Тарас ещё долго смотрел вослед улетающей к солнцу белой стае священных птиц, которые давно, с незапамятных времён облюбовали это огромное озеро и прилетали сюда каждую весну, чтобы родить и вырастить потомство – сначала маленьких некрасивых птенцов, которые к осени превращались в больших и прекрасных птиц – белокрылое чудо хатыннахской тайги, в хозяек- хотун[3] озера Ытык Омолуку. И никто никогда не стрелял, не убивал этих священных птиц, и нарушение этого древнего закона предков каралось местными сурово: таких изгоняли отсюда навсегда, измазав их одежды и лица черным вонючим дёгтем.
Тарас ещё долго плыл спокойно, не спеша, пока не приплыл к высокому мысу, где решил остановиться. Пристав, он подтянул лодку на берег и, спустив голенища своих длинных резиновых сапог, поднялся по песчаному склону наверх, где росли высокие сосны.

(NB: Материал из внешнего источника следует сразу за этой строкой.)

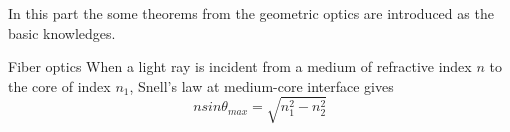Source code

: In this part the  some theorems from the geometric optics  are introduced as the basic knowledges.

Fiber optics
When a light ray is incident from a medium of refractive index $n$ to the core of index $n_{1}$, Snell's law at medium-core interface gives
\begin{equation}
nsin\theta_{max}=\sqrt{n_{1}^2-n_{2}^2}
\label{snell}
\end{equation}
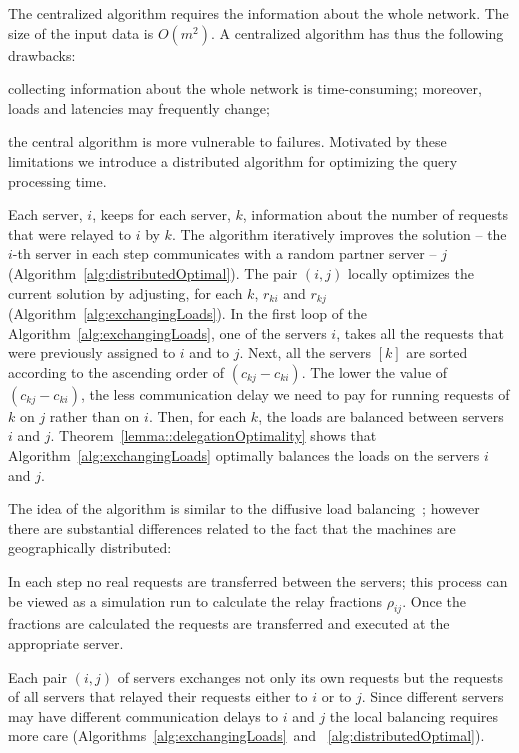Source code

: \documentclass[11pt]{article}
\begin{document}
The centralized algorithm requires the information about the whole network. The size of the input data is $O(m^{2})$. A centralized algorithm has thus the following drawbacks:
\begin{inparaenum}[(i)] 
\item collecting information about the whole network is time-consuming; moreover, loads and latencies may frequently change;
\item the central algorithm is more vulnerable to failures. 
Motivated by these limitations we introduce a distributed algorithm for optimizing the query processing time.
\end{inparaenum}



Each server, $i$, keeps for each server, $k$, information about the number of requests that were relayed to $i$ by $k$. The algorithm iteratively improves the solution -- the $i$-th server in each step communicates with a random partner server -- $j$ (Algorithm~\ref{alg:distributedOptimal}). The pair $(i,j)$ locally optimizes the current solution by adjusting, for each $k$, $r_{ki}$ and $r_{kj}$ (Algorithm~\ref{alg:exchangingLoads}). 
In the first loop of the Algorithm~\ref{alg:exchangingLoads}, one of the servers $i$, takes all the requests that were previously assigned to $i$ and to $j$. Next, all the servers $[k]$ are sorted according to the ascending order of $(c_{kj} - c_{ki})$. The lower the value of $(c_{kj} - c_{ki})$, the less communication delay we need to pay for running requests of $k$ on $j$ rather than on $i$. Then, for each $k$, the loads are balanced between servers $i$ and $j$.  Theorem~\ref{lemma::delegationOptimality} shows that Algorithm~\ref{alg:exchangingLoads} 
optimally balances the loads on the servers $i$ and $j$.



The idea of the algorithm is similar to the diffusive load balancing~\cite{conf/ipps/AdolphsB12, Ackermann:2009:DAQ:1583991.1584046, Berenbrink:2011:DSL:2133036.2133152}; however there are substantial differences related to the fact that the machines are geographically distributed: \begin{inparaenum}[(i)] 
\item In each step no real requests are transferred between the servers; this process can be viewed as a simulation run to calculate the relay fractions $\rho_{ij}$. Once the fractions are calculated the requests are transferred and executed at the appropriate server. 
\item Each pair $(i, j)$ of servers exchanges not only its own requests but the requests of all servers that relayed their requests either to $i$ or to $j$. Since different servers may have different 
communication delays to $i$ and $j$ the local balancing requires more care (Algorithms~\ref{alg:exchangingLoads}~and ~\ref{alg:distributedOptimal}).
\end{inparaenum}
\end{document}
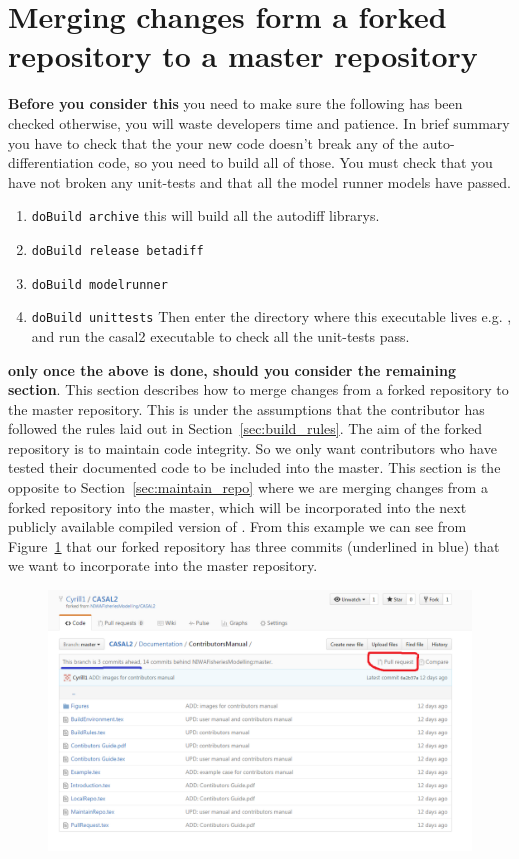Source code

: \section{Merging changes form a forked repository to a master repository\label{sec:pull_requests}}

\textbf{Before you consider this} you need to make sure the following has been checked otherwise, you will waste developers time and patience. In brief summary you have to check that the your new code doesn't break any of the auto-differentiation code, so you need to build all of those. You must check that you have not broken any unit-tests and that all the model runner models have passed.

\begin{enumerate}
\item \texttt{doBuild archive} this will build all the autodiff librarys.
\item \texttt{doBuild release betadiff}
\item \texttt{doBuild modelrunner}
\item \texttt{doBuild unittests} Then enter the directory where this executable lives e.g. , and run the casal2 executable to check all the unit-tests pass.
			
\end{enumerate}


\textbf{only once the above is done, should you consider the remaining section}. This section describes how to merge changes from a forked repository to the master repository. This is under the assumptions that the contributor has followed the rules laid out in Section~\ref{sec:build_rules}. The aim of the forked repository is to maintain code integrity. So we only want contributors who have tested their documented code to be included into the master. This section is the opposite to Section~\ref{sec:maintain_repo} where we are merging changes from a forked repository into the master, which will be incorporated into the next publicly available compiled version of \CNAME. From this example we can see from Figure~\ref{fig:fork_merge} that our forked repository has three commits (underlined in blue) that we want to incorporate into the master repository.

\begin{figure}[!ht]
	\includegraphics[scale=0.6]{Figures/Pull_request0.png}
	\caption{}\label{fig:fork_merge}
\end{figure}

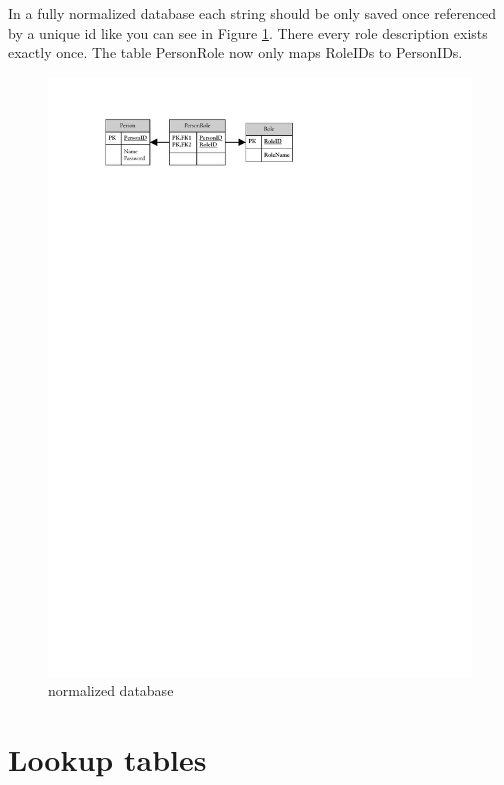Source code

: 		In a fully normalized database each string should be only saved once 
		referenced by a unique id like you can see in Figure \ref{fig:AnalysisEnumNew}. 
		There every role description exists exactly once. The table PersonRole now 
		only maps RoleIDs to PersonIDs.

		\begin{figure}[hbt]
			\begin{center}
				\includegraphics{./files/inc/figures/AnalysisEnumNew}
				\caption{\label{fig:AnalysisEnumNew} normalized database}
			\end{center}
		\end{figure}
	
	
	\section{Lookup tables}

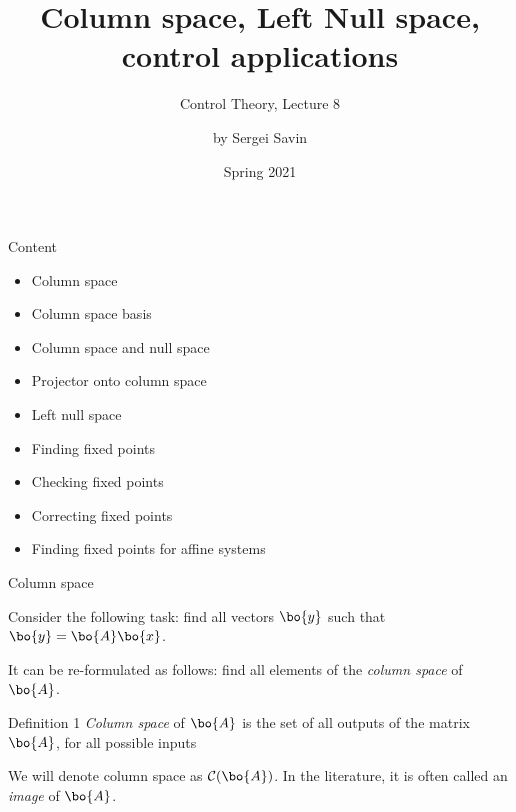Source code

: \documentclass{beamer}
\title{Column space, Left Null space, control applications}
\subtitle{Control Theory, Lecture 8}
\author{by Sergei Savin}
\date{Spring 2021}
\begin{document}
\maketitle


\begin{frame}{Content}

\begin{itemize}
\item Column space
\item Column space basis
\item Column space and null space
\item Projector onto column space
\item Left null space
\item Finding fixed points
\item Checking fixed points
\item Correcting fixed points
\item Finding fixed points for affine systems
\end{itemize}

\end{frame}





\begin{frame}{Column space}
\begin{flushleft}

Consider the following task: find all vectors $\bo{y}$ such that $\bo{y} = \bo{A} \bo{x}$.

\bigskip

It can be re-formulated as follows: find all elements of the \emph{column space} of $\bo{A}$.

\begin{block}{Definition 1}
  \emph{Column space} of $\bo{A}$ is the set of all outputs of the matrix $\bo{A}$, for all possible inputs
\end{block}

\bigskip

We will denote column space as $\mathcal{C}(\bo{A})$. In the literature, it is often called an \emph{image} of $\bo{A}$.

\end{flushleft}
\end{frame}
\end{document}
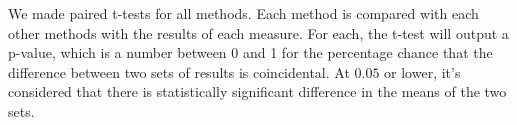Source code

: We made paired t-tests for all methods. Each method is compared with each other methods with the results of each measure. For each, the t-test will output a p-value, which is a number between 0 and 1 for the percentage chance that the difference between two sets of results is coincidental. At $0.05$ or lower, it's considered that there is statistically significant difference in the means of the two sets.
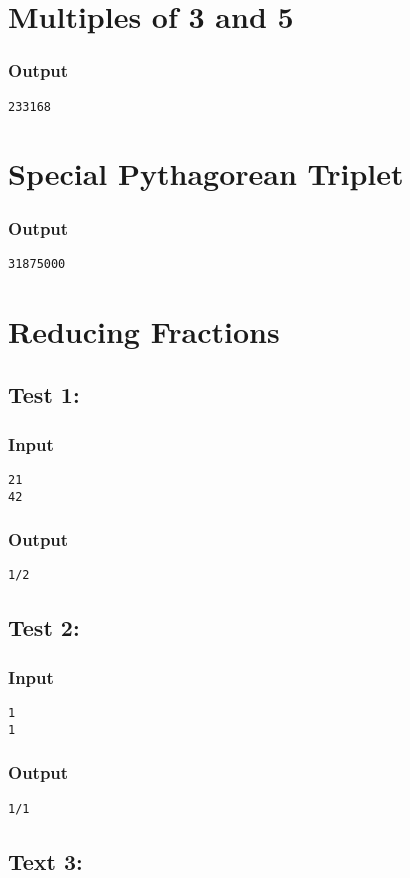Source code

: \documentclass[twocolumn]{extarticle}
\begin{document}
\section{Multiples of 3 and 5}
\subsubsection*{Output}
\texttt{233168}

\section{Special Pythagorean Triplet}
\subsubsection*{Output}
\texttt{31875000}

\section{Reducing Fractions}
\subsection*{Test 1:}
\subsubsection*{Input}
\texttt{21\\42}

\subsubsection*{Output}
\texttt{1/2}

\subsection*{Test 2:}
\subsubsection*{Input}
\texttt{1\\1}

\subsubsection*{Output}
\texttt{1/1}

\subsection*{Text 3:}
\end{document}
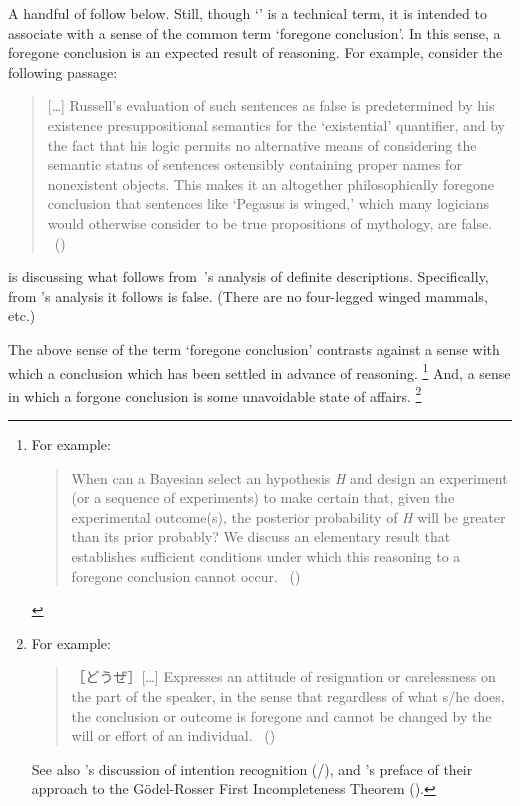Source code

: \begin{note}
  A handful of  follow below.
  Still, though `' is a technical term, it is intended to associate with a sense of the common term `foregone conclusion'.
  In this sense, a foregone conclusion is an expected result of reasoning.
  For example, consider the following passage:

  \begin{quote}
    [\dots] Russell's evaluation of such sentences as false is predetermined by his existence presuppositional semantics for the ‘existential' quantifier, and by the fact that his logic permits no alternative means of considering the semantic status of sentences ostensibly containing proper names for nonexistent objects.
    This makes it an altogether philosophically foregone conclusion that sentences like ‘Pegasus is winged,' which many logicians would otherwise consider to be true propositions of mythology, are false.\newline
    \mbox{ }\hfill\mbox{(\cite[6]{Jacquette:2002up})}
  \end{quote}

  \noindent \citeauthor{Jacquette:2002up} is discussing what follows from~\citeauthor{Russell:1905aa}'s analysis of definite descriptions.
  Specifically, from \citeauthor{Russell:1905aa}'s analysis it follows  is false.
  (There are no four-legged winged mammals, etc.)

  The above sense of the term `foregone conclusion' contrasts against a sense with which a conclusion which has been settled in advance of reasoning.%
  \footnote{
    For example:
    \begin{quote}
      When can a Bayesian select an hypothesis \emph{H} and design an experiment (or a sequence of experiments) to make certain that, given the experimental outcome(s), the posterior probability of \emph{H} will be greater than its prior probably?
      We discuss an elementary result that establishes sufficient conditions under which this reasoning to a foregone conclusion cannot occur.%
      \mbox{ }\hfill\mbox{(\cite[1228]{Kadane:1996vu})}
    \end{quote}
  }
  And, a sense in which a forgone conclusion is some unavoidable state of affairs.%
  \footnote{
    For example:
    \begin{quote}
      ［どうぜ］[\dots] Expresses an attitude of resignation or carelessness on the part of the speaker, in the sense that regardless of what s/he does, the conclusion or outcome is foregone and cannot be changed by the will or effort of an individual.%
      \mbox{ }\hfill\mbox{(\cite[332--333]{kurufushamashii:2015un})}
    \end{quote}
    See also \citeauthor{Grice:1957vg}'s discussion of intention recognition (\citeyear[385]{Grice:1957vg}/\citeyear[219]{Grice:1989uf}), and \citeauthor{Machover:1996vu}'s preface of their approach to the G\"{o}del-Rosser First Incompleteness Theorem (\citeyear[viii]{Machover:1996vu}).
  }


\end{note}
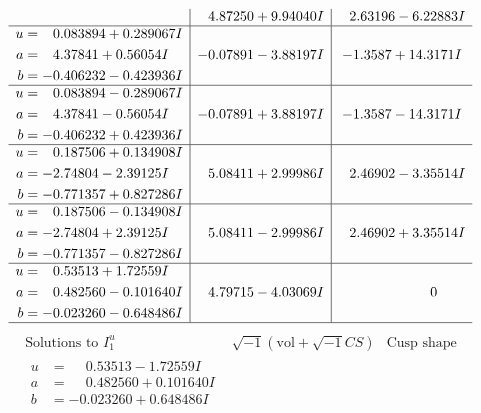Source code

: \documentclass[1p]{elsarticle_modified}
\theoremstyle{definition}
\newcommand{\I}{\sqrt{-1}}
\begin{document}
$$\begin{array}{c|c|c}
 & \phantom{-}4.87250 + 9.94040 I & \phantom{-}2.63196 - 6.22883 I \\ \hline\begin{aligned}
u &= \phantom{-}0.083894 + 0.289067 I \\
a &= \phantom{-}4.37841 + 0.56054 I \\
b &= -0.406232 - 0.423936 I\end{aligned}
 & -0.07891 - 3.88197 I & -1.3587 + 14.3171 I \\ \hline\begin{aligned}
u &= \phantom{-}0.083894 - 0.289067 I \\
a &= \phantom{-}4.37841 - 0.56054 I \\
b &= -0.406232 + 0.423936 I\end{aligned}
 & -0.07891 + 3.88197 I & -1.3587 - 14.3171 I \\ \hline\begin{aligned}
u &= \phantom{-}0.187506 + 0.134908 I \\
a &= -2.74804 - 2.39125 I \\
b &= -0.771357 + 0.827286 I\end{aligned}
 & \phantom{-}5.08411 + 2.99986 I & \phantom{-}2.46902 - 3.35514 I \\ \hline\begin{aligned}
u &= \phantom{-}0.187506 - 0.134908 I \\
a &= -2.74804 + 2.39125 I \\
b &= -0.771357 - 0.827286 I\end{aligned}
 & \phantom{-}5.08411 - 2.99986 I & \phantom{-}2.46902 + 3.35514 I \\ \hline\begin{aligned}
u &= \phantom{-}0.53513 + 1.72559 I \\
a &= \phantom{-}0.482560 - 0.101640 I \\
b &= -0.023260 - 0.648486 I\end{aligned}
 & \phantom{-}4.79715 - 4.03069 I & \phantom{-0.000000 } 0\\
 \hline 
 \end{array}$$\newpage$$\begin{array}{c|c|c}  
\text{Solutions to }I^u_{1}& \I (\text{vol} + \sqrt{-1}CS) & \text{Cusp shape}\\
 \hline 
\begin{aligned}
u &= \phantom{-}0.53513 - 1.72559 I \\
a &= \phantom{-}0.482560 + 0.101640 I \\
b &= -0.023260 + 0.648486 I\end{aligned}

\end{array}$$
\end{document}
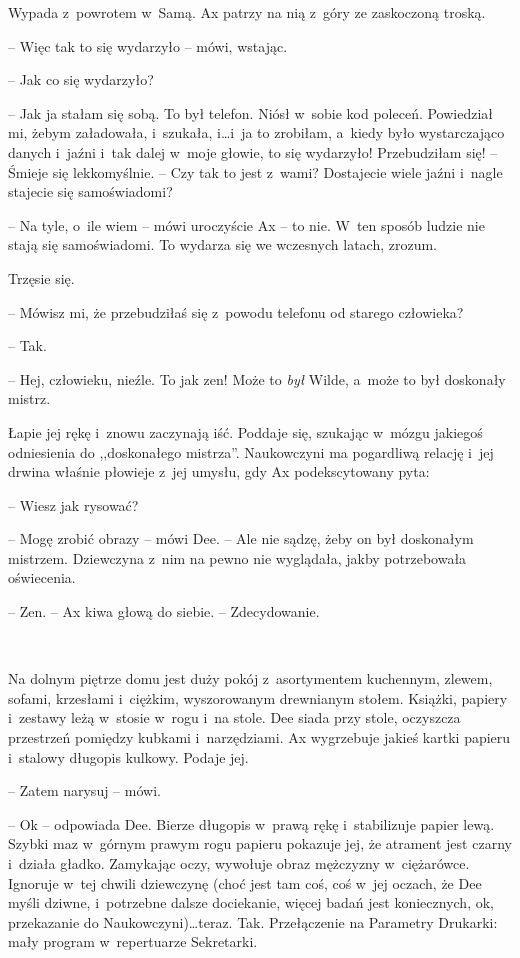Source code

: \documentclass[oneside,polish,11pt,sfheadings]{mwbk}
\begin{document}
Wypada z~powrotem w~Samą. Ax patrzy na nią z~góry ze zaskoczoną troską.

-- Więc tak to się wydarzyło -- mówi, wstając.

-- Jak co się wydarzyło?

-- Jak ja stałam się sobą. To był telefon. Niósł w~sobie kod poleceń.
Powiedział mi, żebym załadowała, i~szukała, i\ldots i~ja to zrobiłam, a~kiedy było wystarczająco danych i~jaźni i~tak dalej w~moje głowie, to
się wydarzyło! Przebudziłam się! -- Śmieje się lekkomyślnie. -- Czy tak to
jest z~wami? Dostajecie wiele jaźni i~nagle stajecie się samoświadomi?

-- Na tyle, o~ile wiem -- mówi uroczyście Ax -- to nie. W~ten sposób ludzie
nie stają się samoświadomi. To wydarza się we wczesnych latach, zrozum.

Trzęsie się. 

-- Mówisz mi, że przebudziłaś się z~powodu telefonu od
starego człowieka?

-- Tak.

-- Hej, człowieku, nieźle. To jak zen! Może to \emph{był} Wilde, a~może
to był doskonały mistrz.

Łapie jej rękę i~znowu zaczynają iść. Poddaje się, szukając w~mózgu
jakiegoś odniesienia do ,,doskonałego mistrza''. Naukowczyni ma pogardliwą
relację i~jej drwina właśnie płowieje z~jej umysłu, gdy Ax
podekscytowany pyta:

-- Wiesz jak rysować?

-- Mogę zrobić obrazy -- mówi Dee. -- Ale nie sądzę, żeby on był doskonałym
mistrzem. Dziewczyna z~nim na pewno nie wyglądała, jakby potrzebowała
oświecenia.

-- Zen. -- Ax kiwa głową do siebie. -- Zdecydowanie.

~

Na dolnym piętrze domu jest duży pokój z~asortymentem kuchennym, zlewem,
sofami, krzesłami i~ciężkim, wyszorowanym drewnianym stołem. Książki,
papiery i~zestawy leżą w~stosie w~rogu i~na stole. Dee siada przy stole,
oczyszcza przestrzeń pomiędzy kubkami i~narzędziami. Ax wygrzebuje
jakieś kartki papieru i~stalowy długopis kulkowy. Podaje jej.

-- Zatem narysuj -- mówi.

-- Ok -- odpowiada Dee. Bierze długopis w~prawą rękę i~stabilizuje papier
lewą. Szybki maz w~górnym prawym rogu papieru pokazuje jej, że atrament
jest czarny i~działa gładko. Zamykając oczy, wywołuje obraz mężczyzny w~ciężarówce. Ignoruje w~tej chwili dziewczynę (choć jest tam coś, coś w~jej oczach, że Dee myśli dziwne, i~potrzebne dalsze dociekanie, więcej
badań jest koniecznych, ok, przekazanie do Naukowczyni)\ldots teraz. Tak.
Przełączenie na Parametry Drukarki: mały program w~repertuarze
Sekretarki.
\end{document}
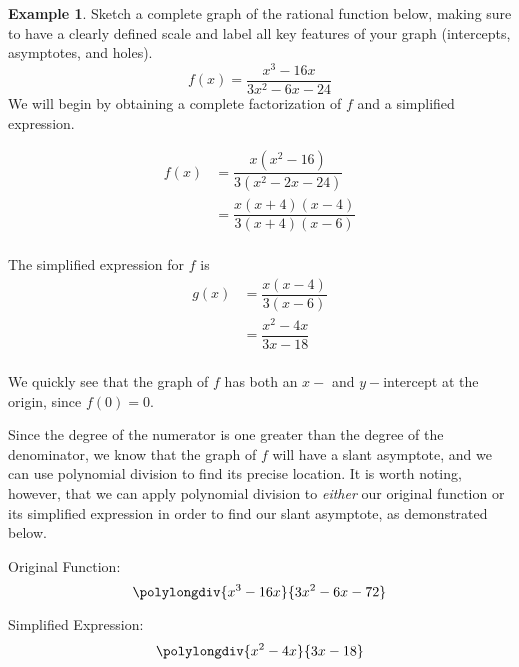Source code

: \documentclass[12pt]{book}
\theoremstyle{definition}
\newtheorem{example}{Example}
\begin{document}
\begin{example}\label{rat_ineq_1}Sketch a complete graph of the rational function below, making sure to have a clearly defined scale and label all key features of your graph (intercepts, asymptotes, and holes).
$$f(x)=\dfrac{x^3-16x}{3x^2-6x-24}$$
We will begin by obtaining a complete factorization of $f$ and a simplified expression.
\begin{multicols}{2}
\begin{equation*}
\begin{split}
f(x) & = %
		\dfrac{x(x^2-16)}{3(x^2-2x-24)}\\
		 & = \dfrac{x(x+4)(x-4)}{3(x+4)(x-6)}\\
\end{split}
\end{equation*}

\columnbreak

The simplified expression for $f$ is 
\begin{equation*}
\begin{split}
g(x) & =\dfrac{x(x-4)}{3(x-6)}\\
& = \dfrac{x^2-4x}{3x-18}\\
\end{split}
\end{equation*}
\end{multicols}
We quickly see that the graph of $f$ has both an $x-$ and $y-$intercept at the origin, since $f(0)=0$.
\par
Since the degree of the numerator is one greater than the degree of the denominator, we know that the graph of $f$ will have a slant asymptote, and we can use polynomial division to find its precise location.  It is worth noting, however, that we can apply polynomial division to {\it either} our original function or its simplified expression in order to find our slant asymptote, as demonstrated below. 
\begin{multicols}{2}
Original Function:
\[
\polylongdiv{x^3-16x}{3x^2-6x-72}
\]

\columnbreak 

Simplified Expression:
\[
\polylongdiv{x^2-4x}{3x-18}
\]
\end{multicols}


\end{example}
\end{document}
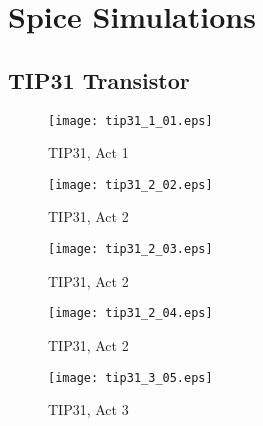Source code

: 

\section{Spice Simulations}

\subsection{TIP31 Transistor}
	\begin{figure}[hb!]
		\centering
		\texttt{[image: tip31\_1\_01.eps]}
		\caption{TIP31, Act 1}
		\label{fig:t1}
	\end{figure}

	\begin{framed}
	
	\end{framed}

	\begin{figure}[hb!]
		\centering
		\texttt{[image: tip31\_2\_02.eps]}
		\caption{TIP31, Act 2}
		\label{fig:t2}
	\end{figure}

	\begin{framed}
	
	\end{framed}
	
	\begin{figure}[hb!]
		\centering
		\texttt{[image: tip31\_2\_03.eps]}
		\caption{TIP31, Act 2}
		\label{fig:t3}
	\end{figure}

	\begin{framed}
	
	\end{framed}


	\begin{figure}[hb!]
		\centering
		\texttt{[image: tip31\_2\_04.eps]}
		\caption{TIP31, Act 2}
		\label{fig:t4}
	\end{figure}

	\begin{framed}
	
	\end{framed}

	\begin{figure}[hb!]
		\centering
		\texttt{[image: tip31\_3\_05.eps]}
		\caption{TIP31, Act 3}
		\label{fig:t5}
	\end{figure}

	\begin{framed}
	
	\end{framed}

Присев на пенёк, Тарас вытащил из рюкзака оладьи с маслом, кусочки варёного мяса и стал есть, запивая холодным чаем из бутылки. Тут он вспомнил, что примерно в трёх-четырёх километрах отсюда в густой чащобе стоит арангас[4] с гробом удаганки озера Омолуку – Алтан Аба. И туда люди боялись ходить, обходили это сакральное место стороной. По рассказам стариков, случайно забредшие сюда, к её могиле, сходили с ума, становились блаженными, чокнутыми. Но были в советское время смельчаки, учёные-археологи из Якутска, которые бывали там, что-то замеряли, рисовали и фотографировали. По слухам никто из них потом умом не тронулся, не заболел. Видимо, по той причине, что удаганка жила в очень давние времена, где-то в конце XVIII века, когда гремела по Якутии слава Сэсэна Аржакова, ходившего в Санкт-Петербург на встречу с самой императрицей Екатериной II. Считай, это три века тому назад. «А что, если я пойду туда сейчас, псмотрю в каком состоянии её арангас стоит, не рухнул ли от старости? – подумал Тарас, поднявшись с пенька. Стоял и думал. – Пойду».
Постепенно он стал вспоминать слова и рассказы стариков-односельчан о величии Алтан Аба, всплыл из глубин памяти её яркий образ. По преданиям она была женщиной высокого роста, белолицая, с широкими «обжигающими» всех и вся очами. Когда она неожиданно входила в балаган, люди сразу замолкали, смотрели на неё с затаённым страхом, так как Алтан Аба взглядом и словом могла вылечить человека или погубить, сделать несчастным.
Такая вот она была сильная и властная, великая удаганка, чьё имя вслух не произносили, а говорили шёпотом – «улахан эдьий», что означало Большая Сестра.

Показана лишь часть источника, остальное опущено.